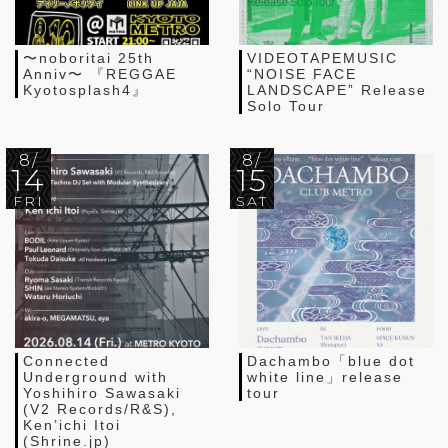
〜noboritai 25th
VIDEOTAPEMUSIC
Anniv〜 『REGGAE
“NOISE FACE
Kyotosplash4』
LANDSCAPE” Release
Solo Tour
8/
8/
14
15
FRI
SAT
Connected
Dachambo「blue dot
Underground with
white line」release
Yoshihiro Sawasaki
tour
(V2 Records/R&S),
Ken’ichi Itoi
(Shrine.jp)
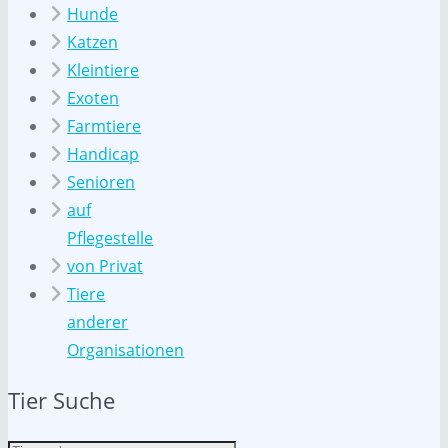
Hunde
Katzen
Kleintiere
Exoten
Farmtiere
Handicap
Senioren
auf
Pflegestelle
von Privat
Tiere
anderer
Organisationen
Tier Suche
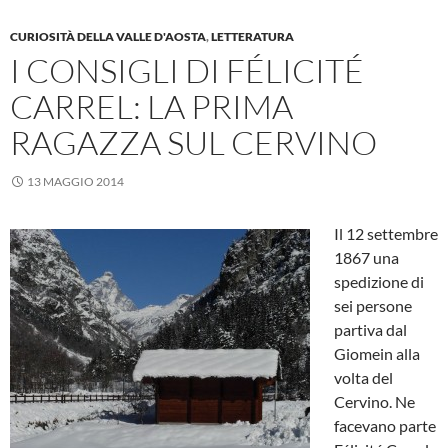
CURIOSITÀ DELLA VALLE D'AOSTA
,
LETTERATURA
I CONSIGLI DI FÉLICITÉ
CARREL: LA PRIMA
RAGAZZA SUL CERVINO
13 MAGGIO 2014
Il 12 settembre
1867 una
spedizione di
sei persone
partiva dal
Giomein alla
volta del
Cervino. Ne
facevano parte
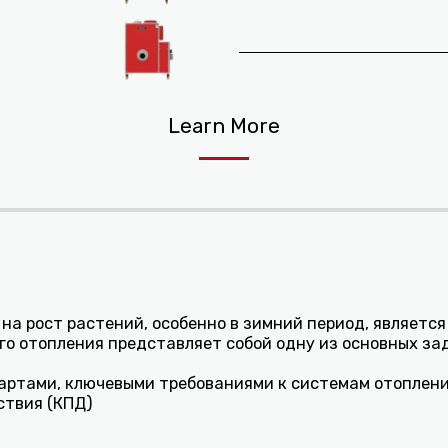
Learn More
на рост растений, особенно в зимний период, являет
о отопления представляет собой одну из основных за
ртами, ключевыми требованиями к системам отоплени
ствия (КПД)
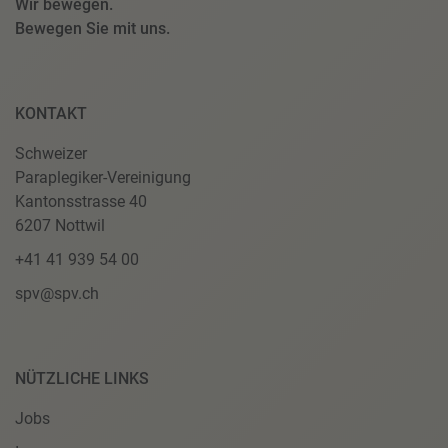
Wir bewegen.
Bewegen Sie mit uns.
KONTAKT
Schweizer
Paraplegiker-Vereinigung
Kantonsstrasse 40
6207 Nottwil
+41 41 939 54 00
spv@spv.ch
NÜTZLICHE LINKS
Jobs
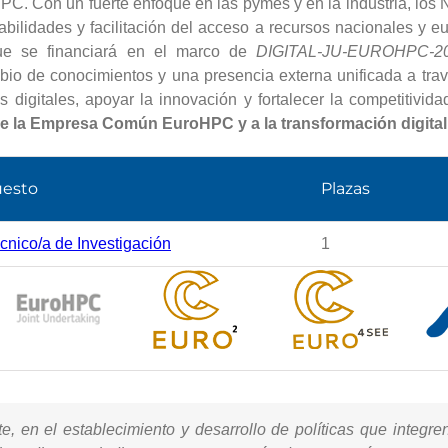
 HPC. Con un fuerte enfoque en las pymes y en la industria, lo
habilidades y facilitación del acceso a recursos nacionales y 
ue se financiará en el marco de
DIGITAL-JU-EUROHPC-20
mbio de conocimientos y una presencia externa unificada a tr
digitales, apoyar la innovación y fortalecer la competitivida
de la Empresa Común EuroHPC y a la transformación digita
esto
Plazas
cnico/a de Investigación
1
n el establecimiento y desarrollo de políticas que integren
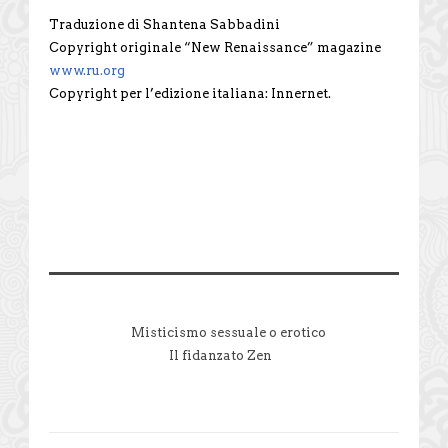
Traduzione di Shantena Sabbadini
Copyright originale “New Renaissance” magazine
www.ru.org
Copyright per l’edizione italiana: Innernet.
Misticismo sessuale o erotico
Il fidanzato Zen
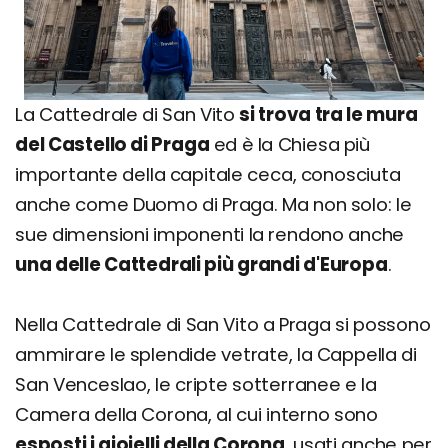
La Cattedrale di San Vito
si trova tra le mura
del Castello di Praga
ed è la Chiesa più
importante della capitale ceca, conosciuta
anche come Duomo di Praga. Ma non solo: le
sue dimensioni imponenti la rendono anche
una delle Cattedrali più grandi d'Europa
.
Nella Cattedrale di San Vito a Praga si possono
ammirare le splendide vetrate, la Cappella di
San Venceslao, le cripte sotterranee e la
Camera della Corona, al cui interno sono
esposti i gioielli della Corona
, usati anche per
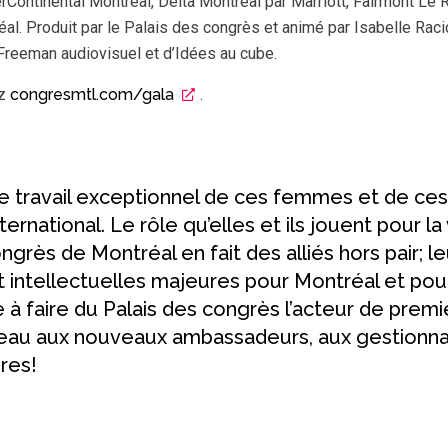
erContinental Montréal, Delta Montréal par Marriott, Fairmont Le 
al. Produit par le Palais des congrès et animé par Isabelle Rac
Freeman audiovisuel et d’Idées au cube.
ez
congresmtl.com/gala
.
e travail exceptionnel de ces femmes et de ces
’international. Le rôle qu’elles et ils jouent pou
ngrès de Montréal en fait des alliés hors pair; l
ntellectuelles majeures pour Montréal et pour
 faire du Palais des congrès l’acteur de premier
apeau aux nouveaux ambassadeurs, aux gestionna
ires!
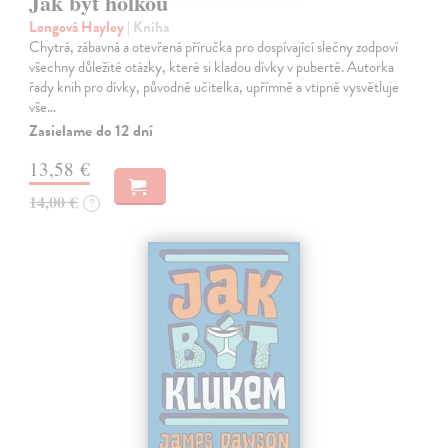
Jak být holkou
Longová Hayley
| Kniha
Chytrá, zábavná a otevřená příručka pro dospívající slečny zodpoví
všechny důležité otázky, které si kladou dívky v pubertě. Autorka
řady knih pro dívky, původně učitelka, upřímně a vtipně vysvětluje
vše…
Zasielame do 12 dní
13,58 €
14,00 €
?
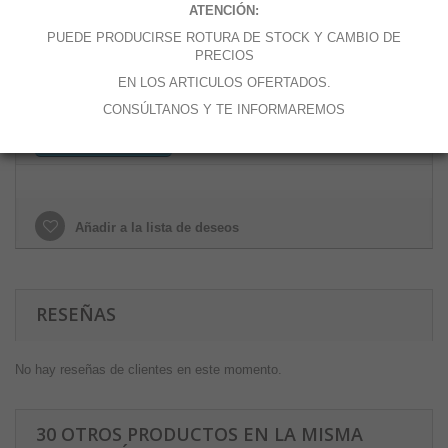
ATENCIÓN:
Cantidad
PUEDE PRODUCIRSE ROTURA DE STOCK Y CAMBIO DE
PRECIOS
EN LOS ARTICULOS OFERTADOS.
CONSÚLTANOS Y TE INFORMAREMOS
Añadir al carrito
Añadir a la lista de deseos
RESEÑAS
No hay reseñas de clientes en este momento.
30 OTROS PRODUCTOS EN LA MISMA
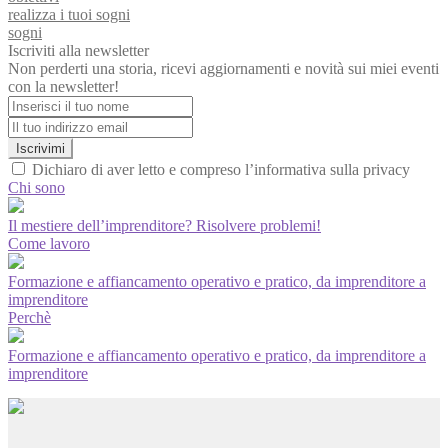
realizza i tuoi sogni
sogni
Iscriviti alla newsletter
Non perderti una storia, ricevi aggiornamenti e novità sui miei eventi
con la newsletter!
Iscrivimi
Dichiaro di aver letto e compreso l’informativa sulla privacy
Chi sono
Il mestiere dell’imprenditore? Risolvere problemi!
Come lavoro
Formazione e affiancamento operativo e pratico, da imprenditore a
imprenditore
Perchè
Formazione e affiancamento operativo e pratico, da imprenditore a
imprenditore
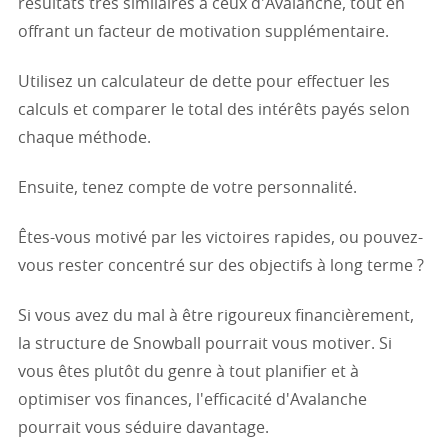
résultats très similaires à ceux d'Avalanche, tout en
offrant un facteur de motivation supplémentaire.
Utilisez un calculateur de dette pour effectuer les
calculs et comparer le total des intérêts payés selon
chaque méthode.
Ensuite, tenez compte de votre personnalité.
Êtes-vous motivé par les victoires rapides, ou pouvez-
vous rester concentré sur des objectifs à long terme ?
Si vous avez du mal à être rigoureux financièrement,
la structure de Snowball pourrait vous motiver. Si
vous êtes plutôt du genre à tout planifier et à
optimiser vos finances, l'efficacité d'Avalanche
pourrait vous séduire davantage.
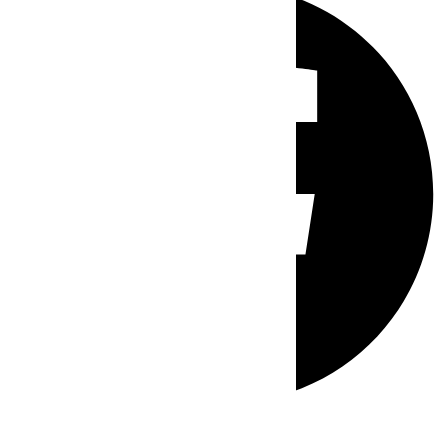
Whatsapp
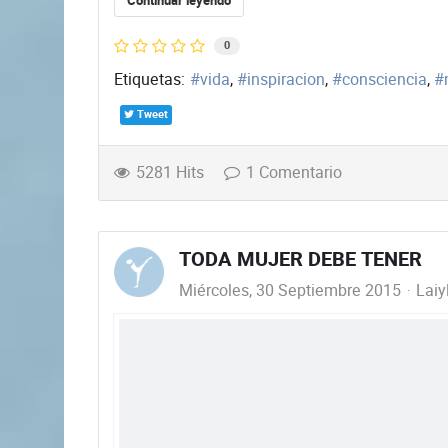
Continuar leyendo
0
Etiquetas:
vida
inspiracion
consciencia
Tweet
5281 Hits
1 Comentario
TODA MUJER DEBE TENER
Miércoles, 30 Septiembre 2015
Laiy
##############################
Quote the text of every entry above word for word, leaving out the pictures.

〜noboritai 25th
VIDEOTAPEMUSIC
Anniv〜 『REGGAE
“NOISE FACE
Kyotosplash4』
LANDSCAPE” Release
Solo Tour
8/
8/
14
15
FRI
SAT
Connected
Dachambo「blue dot
Underground with
white line」release
Yoshihiro Sawasaki
tour
(V2 Records/R&S),
Ken’ichi Itoi
(Shrine.jp)
Hunde
Katzen
Kleintiere
Exoten
Farmtiere
Handicap
Senioren
auf
Pflegestelle
von Privat
Tiere
anderer
Organisationen
Tier Suche
CURIOSITÀ DELLA VALLE D'AOSTA
,
LETTERATURA
I CONSIGLI DI FÉLICITÉ
CARREL: LA PRIMA
RAGAZZA SUL CERVINO
13 MAGGIO 2014
Il 12 settembre
1867 una
spedizione di
sei persone
partiva dal
Giomein alla
volta del
Cervino. Ne
facevano parte
Learn More
на рост растений, особенно в зимний период, являет
о отопления представляет собой одну из основных за
ртами, ключевыми требованиями к системам отоплени
ствия (КПД)
Wir bewegen.
Bewegen Sie mit uns.
KONTAKT
Schweizer
Paraplegiker-Vereinigung
Kantonsstrasse 40
6207 Nottwil
+41 41 939 54 00
spv@spv.ch
NÜTZLICHE LINKS
Jobs
 HPC. Con un fuerte enfoque en las pymes y en la industria, lo
habilidades y facilitación del acceso a recursos nacionales y 
ue se financiará en el marco de
DIGITAL-JU-EUROHPC-20
mbio de conocimientos y una presencia externa unificada a tr
digitales, apoyar la innovación y fortalecer la competitivida
de la Empresa Común EuroHPC y a la transformación digita
esto
Plazas
cnico/a de Investigación
1
n el establecimiento y desarrollo de políticas que integren
Traduzione di Shantena Sabbadini
Copyright originale “New Renaissance” magazine
www.ru.org
Copyright per l’edizione italiana: Innernet.
Misticismo sessuale o erotico
Il fidanzato Zen
La Cattedrale di San Vito
si trova tra le mura
del Castello di Praga
ed è la Chiesa più
importante della capitale ceca, conosciuta
anche come Duomo di Praga. Ma non solo: le
sue dimensioni imponenti la rendono anche
una delle Cattedrali più grandi d'Europa
.
Nella Cattedrale di San Vito a Praga si possono
ammirare le splendide vetrate, la Cappella di
San Venceslao, le cripte sotterranee e la
Camera della Corona, al cui interno sono
esposti i gioielli della Corona
, usati anche per
erContinental Montréal, Delta Montréal par Marriott, Fairmont Le 
al. Produit par le Palais des congrès et animé par Isabelle Rac
Freeman audiovisuel et d’Idées au cube.
ez
congresmtl.com/gala
.
e travail exceptionnel de ces femmes et de ces
’international. Le rôle qu’elles et ils jouent pou
ngrès de Montréal en fait des alliés hors pair; l
ntellectuelles majeures pour Montréal et pour
 faire du Palais des congrès l’acteur de premier
apeau aux nouveaux ambassadeurs, aux gestionna
ires!
Jak být holkou
Longová Hayley
| Kniha
Chytrá, zábavná a otevřená příručka pro dospívající slečny zodpoví
všechny důležité otázky, které si kladou dívky v pubertě. Autorka
řady knih pro dívky, původně učitelka, upřímně a vtipně vysvětluje
vše…
Zasielame do 12 dní
13,58 €
14,00 €
?
ATENCIÓN:
Cantidad
PUEDE PRODUCIRSE ROTURA DE STOCK Y CAMBIO DE
PRECIOS
EN LOS ARTICULOS OFERTADOS.
CONSÚLTANOS Y TE INFORMAREMOS
Añadir al carrito
Añadir a la lista de deseos
RESEÑAS
No hay reseñas de clientes en este momento.
30 OTROS PRODUCTOS EN LA MISMA
realizza i tuoi sogni
sogni
Iscriviti alla newsletter
Non perderti una storia, ricevi aggiornamenti e novità sui miei eventi
con la newsletter!
Iscrivimi
Dichiaro di aver letto e compreso l’informativa sulla privacy
Chi sono
Il mestiere dell’imprenditore? Risolvere problemi!
Come lavoro
Formazione e affiancamento operativo e pratico, da imprenditore a
imprenditore
Perchè
Formazione e affiancamento operativo e pratico, da imprenditore a
imprenditore
résultats très similaires à ceux d'Avalanche, tout en
offrant un facteur de motivation supplémentaire.
Utilisez un calculateur de dette pour effectuer les
calculs et comparer le total des intérêts payés selon
chaque méthode.
Ensuite, tenez compte de votre personnalité.
Êtes-vous motivé par les victoires rapides, ou pouvez-
vous rester concentré sur des objectifs à long terme ?
Si vous avez du mal à être rigoureux financièrement,
la structure de Snowball pourrait vous motiver. Si
vous êtes plutôt du genre à tout planifier et à
optimiser vos finances, l'efficacité d'Avalanche
pourrait vous séduire davantage.
Whatsapp
Continuar leyendo
0
Etiquetas:
vida
inspiracion
consciencia
Tweet
5281 Hits
1 Comentario
TODA MUJER DEBE TENER
Miércoles, 30 Septiembre 2015
Laiy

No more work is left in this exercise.